WordPress propulse 43% des sites internet dans le monde. C’est à la fois sa force et son piège : la facilité d’installation donne l’illusion que le référencement suivra naturellement. Il ne le fait pas. Les mêmes erreurs reviennent systématiquement, sur des sites qui auraient pourtant tous les atouts pour bien se positionner.

Erreur n°1 : un thème qui pénalise la vitesse

Les thèmes WordPress « tout-en-un » (Avada, Divi, BeTheme…) chargent des dizaines de scripts CSS et JS même sur les pages qui n’en ont pas besoin. Résultat : des scores Core Web Vitals catastrophiques. Or, depuis 2021, la vitesse est un facteur de classement direct dans Google.

Un site WordPress performant en 2026 utilise un thème léger (GeneratePress, Kadence, Blocksy) couplé à un page builder sélectif. La différence de performance peut être de 2 à 5 secondes de chargement — ce qui représente 50 à 80% d’abandon sur mobile.

Erreur n°2 : des images non optimisées

Les images représentent en moyenne 60 à 75% du poids d’une page web.
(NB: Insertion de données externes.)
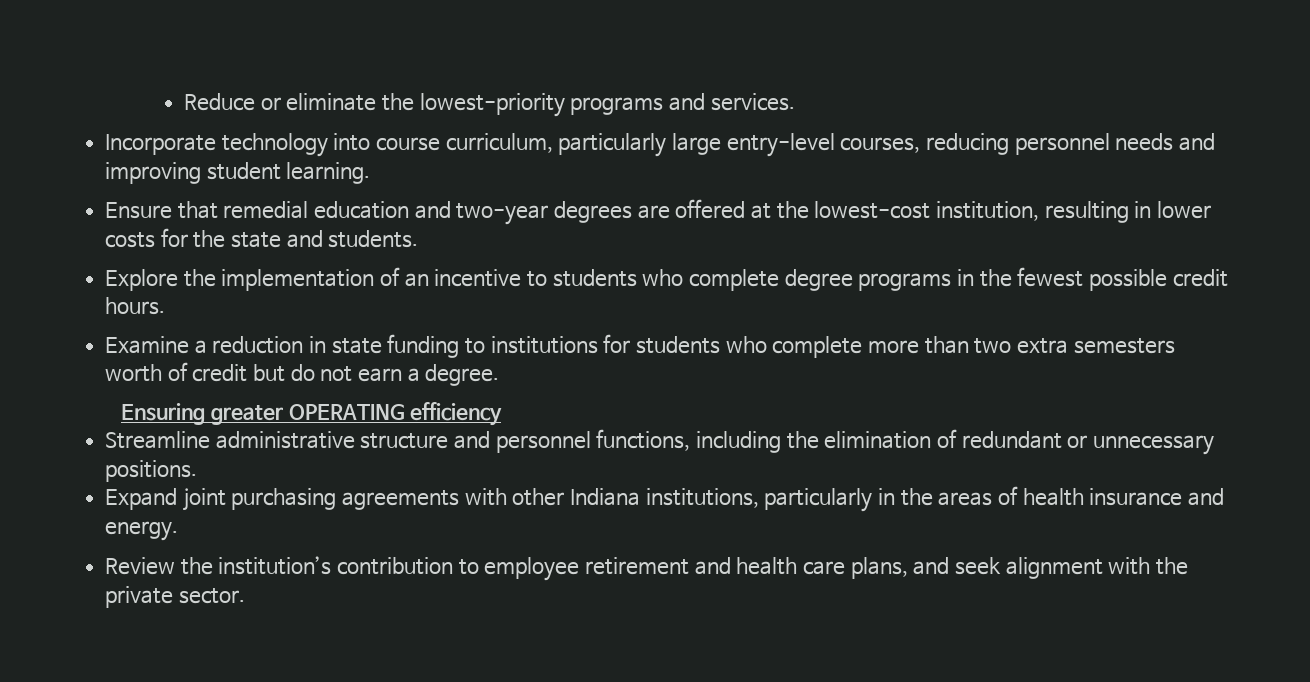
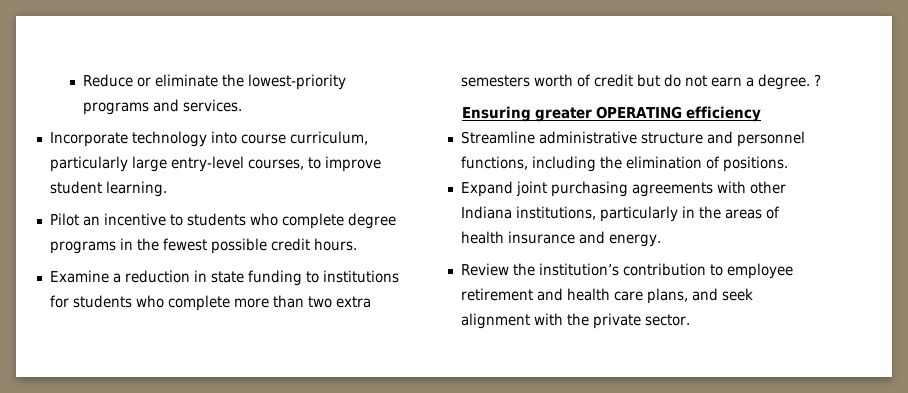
[926,133,1216,155] [105,162,371,184] [105,199,1211,225] [105,228,419,248] [105,267,401,291] reducing personnel needs and improving student learning. // Ensure that remedial education and two-year degrees are offered at the lowest-cost institution, resulting in lower costs for the state and students. // Explore the implementation of -> [307,156,381,172] [49,181,167,197] [49,213,79,226] to improve student learning. // Pilot
(500, 375) none -> [813,74,821,86] ?
[961,431,1215,455] redundant or unnecessary -> (720, 162) none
Sur un site WordPress non optimisé, elles sont souvent uploadées en taille originale (3 à 8 Mo), sans conversion au format WebP, sans lazy loading. Chaque image est un frein à la vitesse — et donc au référencement.

La solution : un plugin de compression automatique (Imagify, ShortPixel, Smush) et l’activation du format WebP. Le gain de vitesse est immédiat et mesurable.

Erreur n°3 : une architecture de contenu inexistante

La plupart des sites WordPress publient des articles et des pages sans stratégie sémantique. Google ne comprend pas la relation entre vos contenus, ce qui dilue votre autorité thématique. Un site qui couvre un sujet en profondeur — avec des articles piliers, des pages de service, et un maillage interne cohérent — sera toujours privilégié sur un site qui accumule des pages isolées.

Erreur n°4 : le plugin SEO mal configuré

Installer Yoast SEO ou Rank Math ne suffit pas. Sans configuration initiale sérieuse (exclusion des pages non indexables, paramétrage des sitemaps, configuration du Knowledge Graph), ces plugins peuvent parfois nuire autant qu’ils aident. La fausse sécurité du feu vert Yoast est particulièrement trompeuse : elle mesure la densité de mots-clés, pas la qualité réelle du contenu.

Erreur n°5 : ignorer la search intent

Vous vous positionnez sur les mots-clés que vous pensez pertinents — pas sur ceux que vos clients tapent réellement. Une page optimisée pour « rénovation intérieure Bordeaux » peut manquer complètement les requêtes réelles de vos prospects : « refaire salle de bain prix m2 Bordeaux », « artisan rénovation Mérignac avis », « devis peinture intérieure Gironde ».

Un audit de mots-clés réalisé avec des outils comme SEMrush, Ahrefs ou même Google Search Console révèle systématiquement un écart entre les intentions supposées et réelles.

« WordPress est un outil exceptionnellement puissant pour le SEO. Mais un outil mal utilisé ne fait pas un bon travail — il fait du travail plus rapidement. »

Comment corriger ces erreurs sans repartir de zéro

La bonne nouvelle : ces cinq erreurs sont corrigeables sans refondre entièrement le site. Un audit technique + SEO sérieux identifie les priorités dans les 48 premières heures. Des agences spécialisées WordPress comme Crocroleads intègrent ces corrections dès la phase de conception — ce qui évite d’avoir à les traiter a posteriori.

Test rapide

Entrez votre URL dans PageSpeed Insights (developers.google.com/speed) et regardez votre score mobile. En dessous de 60, vous avez un problème de performance qui pénalise votre SEO. En dessous de 40, c’est urgent.